Improved Semi-Parametric Time Series Models of Air Pollution and Mortality

Francesca Dominici, The Johns Hopkins Bloomberg School of Public Health
Aidian McDermott, The Johns Hopkins Bloomberg School of Public Health
Trevor J. Hastie, Stanford University

Abstract

In 2002, methodological issues around time series analyses of air pollution and health attracted the attention of the scientific community, policy makers, the press, and the diverse stakeholders concerned with air pollution. As the Environmental Protection Agency (EPA) was finalizing its most recent review of epidemiological evidence on particulate matter air pollution (PM), statisticians and epidemiologists found that the S-Plus implementation of Generalized Additive Models (GAM)can overestimate effects of air pollution and understate statistical uncertainty in time series studies of air pollution and health. This discovery delayed the completion of the PM Criteria Document prepared as part of the review of the U.S. National Ambient Air Quality Standard (NAAQS), as the time-series findings were a critical component of the evidence. In addition, it raised concerns about the adequacy of current model formulations and their software implementations.

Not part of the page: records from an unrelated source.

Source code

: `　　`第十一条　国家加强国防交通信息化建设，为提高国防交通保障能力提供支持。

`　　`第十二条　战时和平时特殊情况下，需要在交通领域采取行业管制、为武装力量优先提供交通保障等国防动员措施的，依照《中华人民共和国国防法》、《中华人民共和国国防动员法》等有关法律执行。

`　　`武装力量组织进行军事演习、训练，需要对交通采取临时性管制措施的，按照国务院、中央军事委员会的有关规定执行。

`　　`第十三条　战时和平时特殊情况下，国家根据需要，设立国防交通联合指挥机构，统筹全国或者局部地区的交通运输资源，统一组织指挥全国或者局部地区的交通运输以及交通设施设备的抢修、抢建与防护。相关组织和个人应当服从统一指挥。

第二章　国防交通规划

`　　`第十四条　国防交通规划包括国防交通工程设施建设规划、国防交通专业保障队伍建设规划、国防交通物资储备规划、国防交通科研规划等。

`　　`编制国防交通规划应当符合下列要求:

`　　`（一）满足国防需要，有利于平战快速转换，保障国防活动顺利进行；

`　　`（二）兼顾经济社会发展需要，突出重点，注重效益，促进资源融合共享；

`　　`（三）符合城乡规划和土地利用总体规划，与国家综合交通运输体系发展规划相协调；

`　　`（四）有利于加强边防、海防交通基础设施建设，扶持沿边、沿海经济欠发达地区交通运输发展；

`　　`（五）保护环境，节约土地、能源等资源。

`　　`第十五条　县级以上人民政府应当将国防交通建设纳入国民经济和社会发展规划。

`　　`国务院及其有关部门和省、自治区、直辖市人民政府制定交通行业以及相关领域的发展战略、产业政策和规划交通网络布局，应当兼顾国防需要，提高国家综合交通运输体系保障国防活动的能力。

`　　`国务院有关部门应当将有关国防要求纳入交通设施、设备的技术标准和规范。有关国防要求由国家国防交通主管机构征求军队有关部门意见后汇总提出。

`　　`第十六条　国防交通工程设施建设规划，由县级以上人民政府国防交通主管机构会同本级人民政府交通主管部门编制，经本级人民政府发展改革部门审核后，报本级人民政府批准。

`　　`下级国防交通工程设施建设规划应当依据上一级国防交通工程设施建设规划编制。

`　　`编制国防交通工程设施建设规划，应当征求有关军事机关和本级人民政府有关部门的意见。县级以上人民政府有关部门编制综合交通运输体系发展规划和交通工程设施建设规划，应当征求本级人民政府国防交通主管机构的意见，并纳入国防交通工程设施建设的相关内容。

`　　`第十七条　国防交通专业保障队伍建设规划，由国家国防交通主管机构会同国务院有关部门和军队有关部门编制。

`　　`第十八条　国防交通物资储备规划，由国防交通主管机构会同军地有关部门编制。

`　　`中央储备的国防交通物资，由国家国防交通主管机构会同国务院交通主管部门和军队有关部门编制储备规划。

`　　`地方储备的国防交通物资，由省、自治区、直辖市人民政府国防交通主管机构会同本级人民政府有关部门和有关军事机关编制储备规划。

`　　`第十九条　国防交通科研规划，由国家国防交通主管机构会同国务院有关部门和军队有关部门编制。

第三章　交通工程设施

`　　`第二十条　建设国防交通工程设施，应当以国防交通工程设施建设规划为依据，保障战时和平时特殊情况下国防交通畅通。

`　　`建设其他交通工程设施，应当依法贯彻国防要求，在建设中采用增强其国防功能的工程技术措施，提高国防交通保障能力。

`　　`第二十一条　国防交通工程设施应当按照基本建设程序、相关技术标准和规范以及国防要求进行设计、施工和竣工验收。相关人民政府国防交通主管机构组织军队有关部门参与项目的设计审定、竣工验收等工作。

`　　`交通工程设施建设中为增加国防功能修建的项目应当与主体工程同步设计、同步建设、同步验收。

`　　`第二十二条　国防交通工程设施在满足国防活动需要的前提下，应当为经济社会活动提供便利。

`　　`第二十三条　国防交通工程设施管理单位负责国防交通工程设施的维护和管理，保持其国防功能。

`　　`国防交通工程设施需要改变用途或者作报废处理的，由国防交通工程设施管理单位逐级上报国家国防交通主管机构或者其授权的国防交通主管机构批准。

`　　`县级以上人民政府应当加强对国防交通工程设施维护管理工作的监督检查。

In this paper we provide improvements in semi-parametric regression directly relevant to risk estimation in time series studies of air pollution. First, we introduce a closed form estimate of the asymptotically exact covariance matrix of the linear component of a GAM. To ease the implementation of these calculations, we develop the S package gam.exact, an extended version of gam. Use of gam.exact allows a more robust assessment of the statistical uncertainty of the estimated pollution coefficients. Second, we develop a bandwidth selection method to reduce confounding bias in the pollution-mortality relationship due to unmeasured time-varying factors such as season and influenza epidemics. Our method selects the number of degrees of freedom in the smooth part of the model that minimizes the mean squared error of the air pollution coefficient. Third, we introduce a conceptual framework to fully explore the sensitivity of the air pollution risk estimates to model choice. We apply our methods to data of the National Mortality Morbidity Air Pollution Study (NMMAPS), which includes time series data from the 90 largest US cities for the period 1987-1994.